**** Excerpt

The backplate on thoseis removable, it doesn't matter what model it is. Just get a backplate to fit your machine and cut to fit.
Awesome chucks!


----------



## Ed ke6bnl (Feb 17, 2021)

I had a Jacob flex with D1-4 non removable back plate (darn) I got a backplate for L00 and unscrewed the D1-4 mount studs and with adaptor used those mounting holes for the Loo back plate to the jacobs chuck. I do like that chuck and use it all the time.


----------



## matthewsx (Feb 17, 2021)

Shootymacshootface said:


> The backplate on thoseis removable, it doesn't matter what model it is. Just get a backplate to fit your machine and cut to fit.
> Awesome chucks!


I have some backplates that I'm making work for this machine (the real ones DIN 55027 are ~$600 and have to be special ordered from Europe). The challenge will be cutting the taper with the existing holes in the A5 backplates I have. Instinct tells me I should fill those holes in before cutting but how is the question.

John


----------



## Shootymacshootface (Feb 17, 2021)

Ouch, those are expensive backplates!


----------



## ErichKeane (Feb 17, 2021)

Yeah, what is up with that design that makes them so expensive?  I understand something like an L1 being expensive, but that looks like a pretty simple plate with a taper on it.


----------



## mmcmdl (Feb 17, 2021)

Never really looked to see if the back plates were removable before this . If they are , I could've saved myself $300 bucks on an L00 .


----------



## Shootymacshootface (Feb 17, 2021)

Yes, I seem to remember taking a giant retaining ring off of the front of mine to remove the hammer ring. The bolt heads are under there.


----------



## mmcmdl (Feb 17, 2021)

Too late now , I already bought an L00 chuck , but I'll take a look right now for future reference . Maybe someone on here needs one . 


Shootymacshootface said:


> Yes, I seem to remember taking a giant retaining ring off of the front of mine to remove the hammer ring. The bolt heads are under there.


----------



## Illinoyance (Feb 17, 2021)

Remember, if your work does not extend through the collet you need to support the back end of the collet.  Jacobs supplied a rubber plug for that purpose.  ER collets need support on the back end if the work does not go all the way through.


----------



## Illinoyance (Feb 17, 2021)

Be careful with that hammer ring.  You can squash thin walled parts.


----------



## mmcmdl (Feb 17, 2021)

Yes sir , retaining ring is located behind the nosepiece , maybe I'll split the L0 tomorrow during the snow storm .


----------



## matthewsx (Feb 18, 2021)

So, consensus is hold onto it and make it work with whatever lathe you have?


----------



## Shootymacshootface (Feb 18, 2021)

matthewsx said:


> So, consensus is hold onto it and make it work with whatever lathe you have?


I believe tbat is what Jacobs did, and then assign different model #'s to the same chucks with different backplates.


----------



## matthewsx (Feb 18, 2021)

Shootymacshootface said:


> I believe tbat is what Jacobs did, and then assign different model #'s to the same chucks with different backplates.

********
**** Data under study

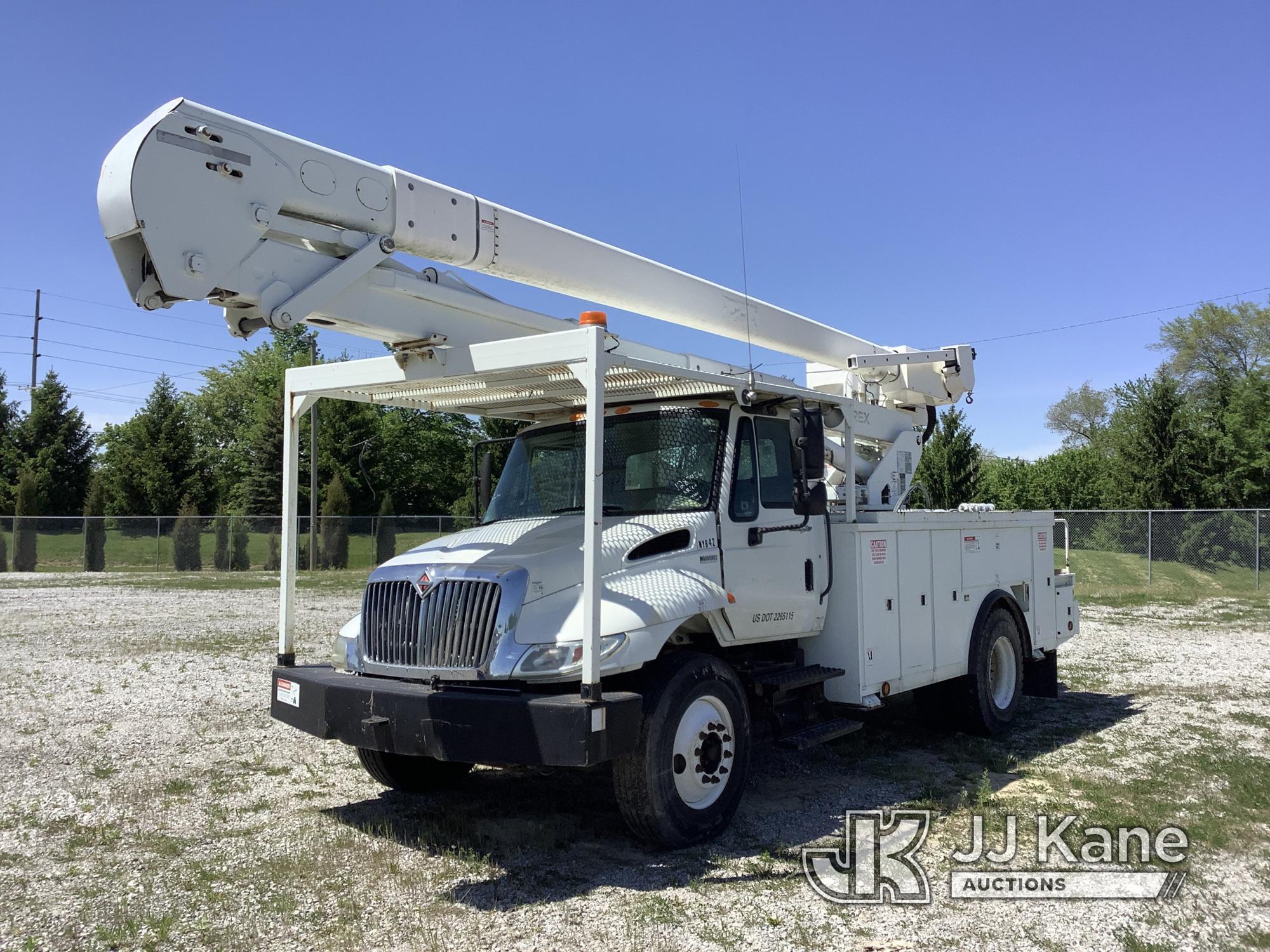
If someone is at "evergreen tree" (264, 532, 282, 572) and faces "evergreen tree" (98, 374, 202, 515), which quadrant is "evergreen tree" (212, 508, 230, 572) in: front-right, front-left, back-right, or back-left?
front-left

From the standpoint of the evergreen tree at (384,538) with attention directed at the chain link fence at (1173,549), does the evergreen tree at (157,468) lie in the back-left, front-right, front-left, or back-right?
back-left

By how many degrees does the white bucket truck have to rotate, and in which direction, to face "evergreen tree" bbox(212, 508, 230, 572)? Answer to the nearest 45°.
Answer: approximately 90° to its right

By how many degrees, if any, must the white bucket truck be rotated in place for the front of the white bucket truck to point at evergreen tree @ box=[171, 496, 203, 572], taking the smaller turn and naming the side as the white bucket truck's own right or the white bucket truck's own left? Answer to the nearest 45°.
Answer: approximately 90° to the white bucket truck's own right

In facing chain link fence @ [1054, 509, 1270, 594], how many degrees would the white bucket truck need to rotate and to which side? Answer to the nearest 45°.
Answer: approximately 180°

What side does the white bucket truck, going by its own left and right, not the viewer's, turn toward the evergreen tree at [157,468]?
right

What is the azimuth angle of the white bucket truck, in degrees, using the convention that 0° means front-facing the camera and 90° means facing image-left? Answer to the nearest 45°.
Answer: approximately 45°

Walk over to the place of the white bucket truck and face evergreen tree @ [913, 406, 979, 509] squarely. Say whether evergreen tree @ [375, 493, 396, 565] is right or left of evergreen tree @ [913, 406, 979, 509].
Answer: left

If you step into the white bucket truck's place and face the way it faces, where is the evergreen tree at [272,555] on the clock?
The evergreen tree is roughly at 4 o'clock from the white bucket truck.

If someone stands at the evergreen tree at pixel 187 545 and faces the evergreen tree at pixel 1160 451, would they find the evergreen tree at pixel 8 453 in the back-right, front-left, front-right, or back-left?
back-left

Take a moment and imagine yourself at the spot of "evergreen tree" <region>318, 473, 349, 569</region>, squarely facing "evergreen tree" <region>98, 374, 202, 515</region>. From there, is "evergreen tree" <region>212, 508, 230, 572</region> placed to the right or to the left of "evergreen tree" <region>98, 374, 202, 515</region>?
left

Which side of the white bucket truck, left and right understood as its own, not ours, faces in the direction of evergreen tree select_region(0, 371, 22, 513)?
right

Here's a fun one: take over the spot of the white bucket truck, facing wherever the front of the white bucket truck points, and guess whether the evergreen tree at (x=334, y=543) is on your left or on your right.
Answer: on your right

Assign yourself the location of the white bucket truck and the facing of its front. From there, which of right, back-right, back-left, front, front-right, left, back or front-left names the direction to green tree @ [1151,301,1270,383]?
back

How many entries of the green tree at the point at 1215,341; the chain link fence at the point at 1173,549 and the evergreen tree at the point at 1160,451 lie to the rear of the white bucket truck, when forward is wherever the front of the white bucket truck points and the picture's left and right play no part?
3

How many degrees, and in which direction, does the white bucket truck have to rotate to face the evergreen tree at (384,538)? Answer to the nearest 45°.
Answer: approximately 135° to its right

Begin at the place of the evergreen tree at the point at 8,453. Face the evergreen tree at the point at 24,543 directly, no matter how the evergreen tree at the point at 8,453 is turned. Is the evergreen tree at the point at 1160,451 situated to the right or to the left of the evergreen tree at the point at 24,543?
left
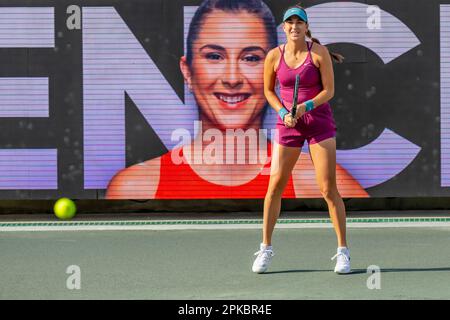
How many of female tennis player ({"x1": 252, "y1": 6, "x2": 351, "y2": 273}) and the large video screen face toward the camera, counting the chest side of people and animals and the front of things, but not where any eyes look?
2

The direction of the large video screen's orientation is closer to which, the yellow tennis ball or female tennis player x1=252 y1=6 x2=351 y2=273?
the female tennis player

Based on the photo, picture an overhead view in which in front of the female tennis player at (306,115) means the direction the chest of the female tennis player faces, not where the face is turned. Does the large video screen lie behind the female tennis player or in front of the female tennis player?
behind

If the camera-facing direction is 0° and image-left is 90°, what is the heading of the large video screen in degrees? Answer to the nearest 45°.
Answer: approximately 0°

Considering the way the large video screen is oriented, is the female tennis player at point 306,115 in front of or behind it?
in front
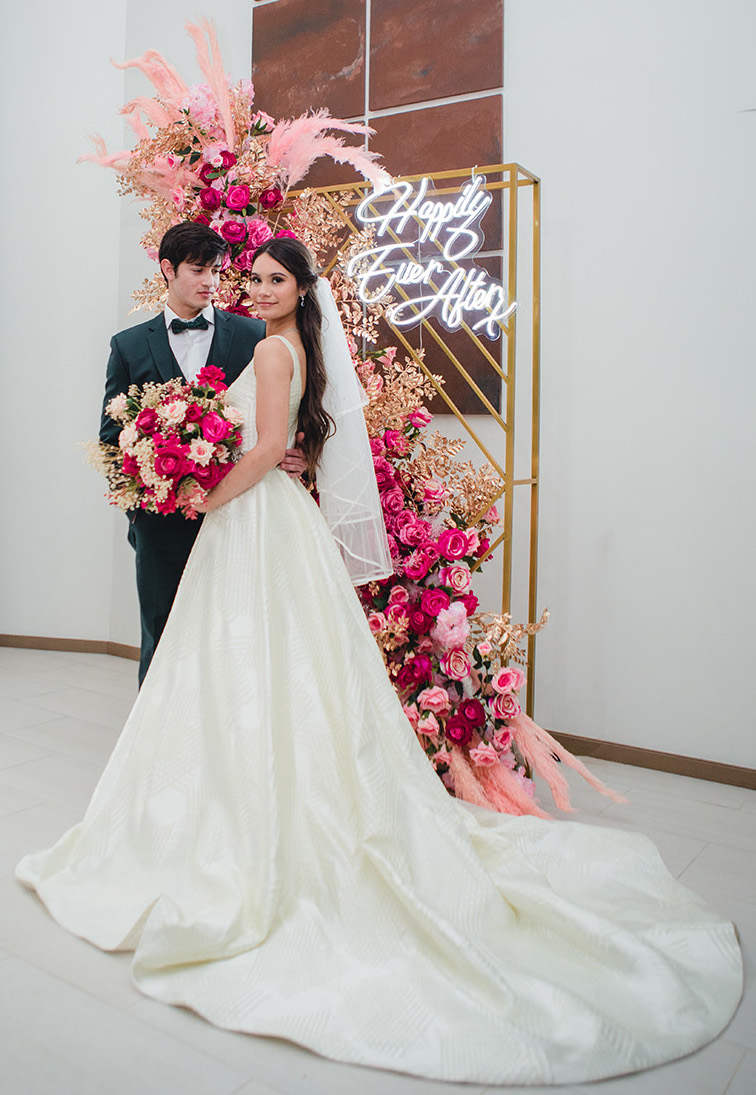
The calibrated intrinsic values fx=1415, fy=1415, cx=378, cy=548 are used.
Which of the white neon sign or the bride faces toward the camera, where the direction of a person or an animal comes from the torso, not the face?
the white neon sign

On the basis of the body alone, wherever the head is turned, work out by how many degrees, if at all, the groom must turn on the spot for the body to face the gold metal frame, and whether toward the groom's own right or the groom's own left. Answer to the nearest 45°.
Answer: approximately 90° to the groom's own left

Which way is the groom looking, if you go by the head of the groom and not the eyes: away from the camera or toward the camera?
toward the camera

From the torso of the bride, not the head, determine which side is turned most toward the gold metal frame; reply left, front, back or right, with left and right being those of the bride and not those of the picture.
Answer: right

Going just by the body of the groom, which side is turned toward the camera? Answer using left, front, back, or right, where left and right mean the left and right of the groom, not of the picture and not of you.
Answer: front

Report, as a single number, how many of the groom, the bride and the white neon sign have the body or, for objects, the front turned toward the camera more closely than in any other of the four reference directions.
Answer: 2

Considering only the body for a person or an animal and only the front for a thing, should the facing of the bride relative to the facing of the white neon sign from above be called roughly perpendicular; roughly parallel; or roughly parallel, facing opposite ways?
roughly perpendicular

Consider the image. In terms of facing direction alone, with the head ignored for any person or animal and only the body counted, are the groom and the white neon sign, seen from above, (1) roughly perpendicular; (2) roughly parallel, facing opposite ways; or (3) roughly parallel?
roughly parallel

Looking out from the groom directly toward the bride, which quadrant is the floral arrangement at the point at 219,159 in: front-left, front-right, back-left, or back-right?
back-left

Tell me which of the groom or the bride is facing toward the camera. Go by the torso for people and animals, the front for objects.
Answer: the groom

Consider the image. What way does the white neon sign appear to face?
toward the camera

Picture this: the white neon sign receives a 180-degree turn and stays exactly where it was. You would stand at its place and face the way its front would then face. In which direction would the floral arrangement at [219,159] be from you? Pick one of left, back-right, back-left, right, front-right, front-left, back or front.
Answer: left

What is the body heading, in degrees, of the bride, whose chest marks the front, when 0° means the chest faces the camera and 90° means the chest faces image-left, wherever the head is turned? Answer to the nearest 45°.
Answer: approximately 90°

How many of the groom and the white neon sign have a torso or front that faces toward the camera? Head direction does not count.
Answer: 2

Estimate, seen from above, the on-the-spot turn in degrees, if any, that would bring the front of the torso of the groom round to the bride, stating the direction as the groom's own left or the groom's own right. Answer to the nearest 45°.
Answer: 0° — they already face them
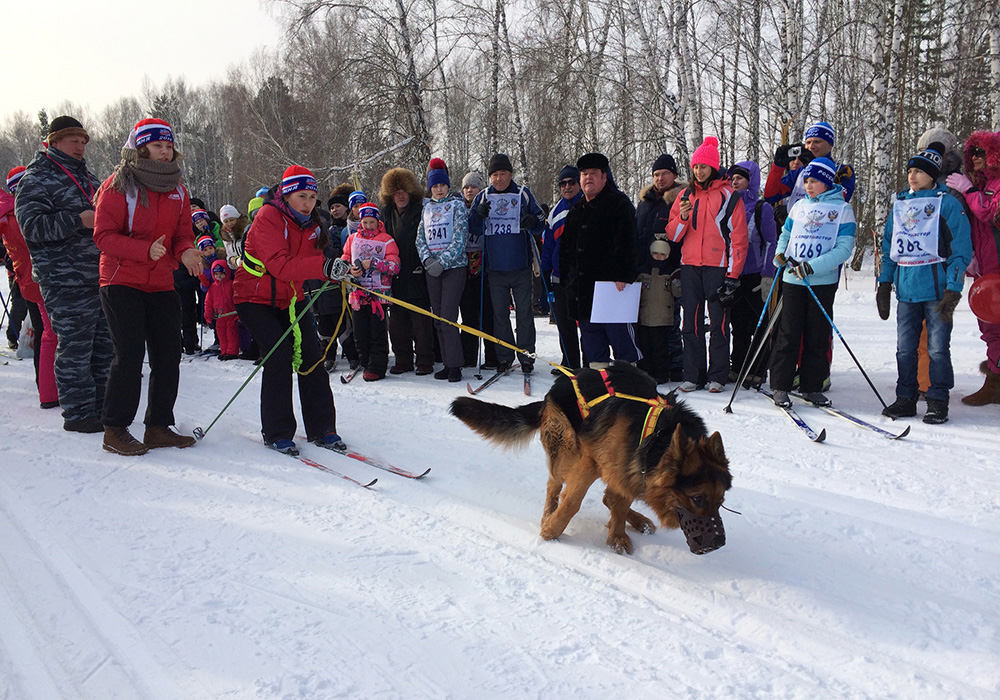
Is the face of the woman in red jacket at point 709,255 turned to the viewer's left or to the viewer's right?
to the viewer's left

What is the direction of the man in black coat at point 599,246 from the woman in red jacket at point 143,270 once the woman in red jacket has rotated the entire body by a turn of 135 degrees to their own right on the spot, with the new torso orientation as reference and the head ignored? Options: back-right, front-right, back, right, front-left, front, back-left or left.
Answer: back

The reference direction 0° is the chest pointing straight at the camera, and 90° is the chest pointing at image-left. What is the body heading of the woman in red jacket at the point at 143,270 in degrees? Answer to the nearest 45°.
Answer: approximately 315°

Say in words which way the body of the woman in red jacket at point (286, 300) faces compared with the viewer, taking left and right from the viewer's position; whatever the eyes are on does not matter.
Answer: facing the viewer and to the right of the viewer

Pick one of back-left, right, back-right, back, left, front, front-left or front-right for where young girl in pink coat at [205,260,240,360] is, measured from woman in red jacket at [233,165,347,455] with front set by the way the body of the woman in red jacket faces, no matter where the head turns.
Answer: back-left

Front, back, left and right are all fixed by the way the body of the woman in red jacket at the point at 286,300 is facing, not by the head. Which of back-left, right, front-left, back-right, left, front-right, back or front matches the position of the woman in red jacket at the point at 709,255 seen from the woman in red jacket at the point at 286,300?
front-left

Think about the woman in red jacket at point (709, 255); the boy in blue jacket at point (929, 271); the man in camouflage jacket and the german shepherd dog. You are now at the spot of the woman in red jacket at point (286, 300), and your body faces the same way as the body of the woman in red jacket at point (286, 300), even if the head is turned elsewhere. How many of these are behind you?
1

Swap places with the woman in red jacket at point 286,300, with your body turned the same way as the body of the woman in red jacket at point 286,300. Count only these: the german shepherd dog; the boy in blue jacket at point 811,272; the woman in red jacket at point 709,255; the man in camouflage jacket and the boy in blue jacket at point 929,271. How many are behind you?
1

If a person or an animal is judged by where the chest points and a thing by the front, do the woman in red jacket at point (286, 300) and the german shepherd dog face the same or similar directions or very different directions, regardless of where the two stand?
same or similar directions

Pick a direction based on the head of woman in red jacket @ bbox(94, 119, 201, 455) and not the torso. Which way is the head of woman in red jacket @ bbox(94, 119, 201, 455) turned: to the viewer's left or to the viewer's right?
to the viewer's right

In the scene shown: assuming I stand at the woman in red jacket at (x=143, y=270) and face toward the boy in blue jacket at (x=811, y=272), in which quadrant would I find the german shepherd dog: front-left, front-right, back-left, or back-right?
front-right

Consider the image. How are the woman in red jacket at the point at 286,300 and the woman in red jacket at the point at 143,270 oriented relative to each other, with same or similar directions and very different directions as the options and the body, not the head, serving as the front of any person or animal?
same or similar directions
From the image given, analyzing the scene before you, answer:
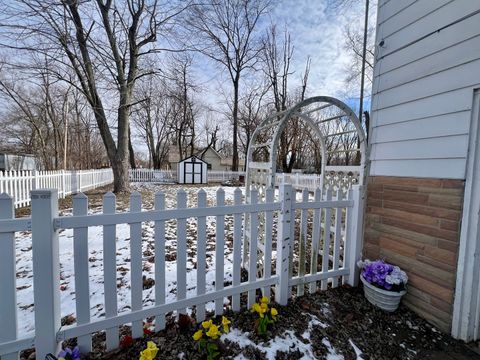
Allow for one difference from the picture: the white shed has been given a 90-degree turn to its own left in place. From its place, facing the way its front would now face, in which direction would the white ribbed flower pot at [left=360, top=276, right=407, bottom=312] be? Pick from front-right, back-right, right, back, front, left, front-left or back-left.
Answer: right

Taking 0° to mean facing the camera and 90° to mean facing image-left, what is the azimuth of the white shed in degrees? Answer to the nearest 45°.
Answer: approximately 0°

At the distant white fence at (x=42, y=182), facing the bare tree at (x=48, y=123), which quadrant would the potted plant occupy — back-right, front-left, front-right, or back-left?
back-right

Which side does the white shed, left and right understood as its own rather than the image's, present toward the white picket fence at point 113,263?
front

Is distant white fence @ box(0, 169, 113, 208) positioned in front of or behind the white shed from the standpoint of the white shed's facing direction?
in front

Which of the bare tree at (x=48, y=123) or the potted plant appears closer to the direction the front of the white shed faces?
the potted plant

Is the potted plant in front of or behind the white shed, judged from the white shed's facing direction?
in front

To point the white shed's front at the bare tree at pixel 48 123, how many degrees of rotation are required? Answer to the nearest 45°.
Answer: approximately 90° to its right

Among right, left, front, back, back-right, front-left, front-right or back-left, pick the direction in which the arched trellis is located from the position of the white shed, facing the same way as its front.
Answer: front

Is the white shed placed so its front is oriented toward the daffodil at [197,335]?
yes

********

— Exercise objective —
Set down the part of the forum thread above on lathe chuck backplates from "Ouch, those are" to "taper on it.", copying it word for word.

— Answer to the problem —
Ouch, those are expensive backplates!


----------



## ErichKeane (Feb 17, 2021)

Yeah, what is up with that design that makes them so expensive?  I understand something like an L1 being expensive, but that looks like a pretty simple plate with a taper on it.